## EXERCISE BRIEF
Every line that includes the word "para" needs to be copied from the listing.

## GIVEN ENTRIES
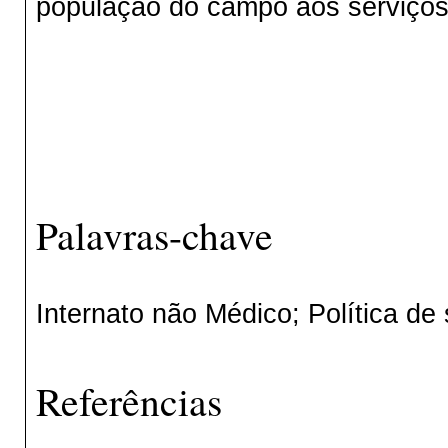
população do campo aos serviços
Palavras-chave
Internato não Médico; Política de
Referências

--

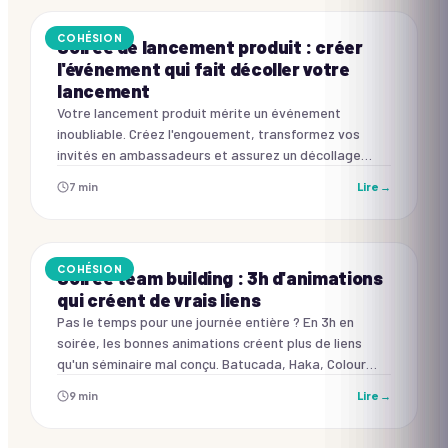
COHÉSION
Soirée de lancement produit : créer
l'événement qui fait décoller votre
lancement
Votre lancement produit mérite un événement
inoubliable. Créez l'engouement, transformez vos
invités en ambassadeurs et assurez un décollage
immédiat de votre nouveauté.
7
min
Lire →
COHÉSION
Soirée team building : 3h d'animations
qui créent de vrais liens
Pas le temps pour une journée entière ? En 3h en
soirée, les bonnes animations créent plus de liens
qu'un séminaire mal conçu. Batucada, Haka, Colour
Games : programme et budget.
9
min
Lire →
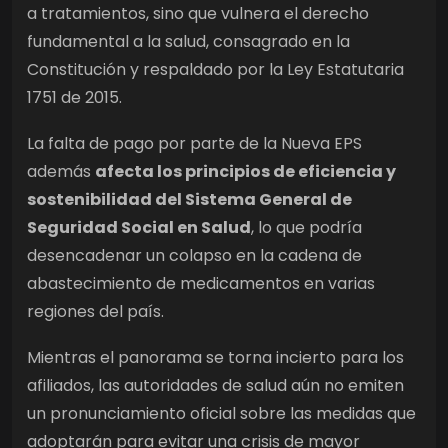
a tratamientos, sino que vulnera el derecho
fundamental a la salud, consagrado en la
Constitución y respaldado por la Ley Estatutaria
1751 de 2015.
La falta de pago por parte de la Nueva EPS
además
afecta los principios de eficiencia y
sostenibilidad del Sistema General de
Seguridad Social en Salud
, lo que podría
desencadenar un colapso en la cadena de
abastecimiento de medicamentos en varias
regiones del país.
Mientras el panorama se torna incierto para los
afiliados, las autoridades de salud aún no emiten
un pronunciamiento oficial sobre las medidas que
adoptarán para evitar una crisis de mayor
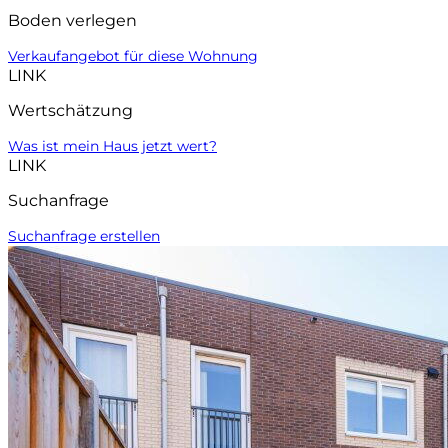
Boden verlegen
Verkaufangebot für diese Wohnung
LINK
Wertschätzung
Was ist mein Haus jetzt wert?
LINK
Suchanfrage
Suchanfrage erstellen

## SOLUTION BELOW
Mientras el panorama se torna incierto para los
adoptarán para evitar una crisis de mayor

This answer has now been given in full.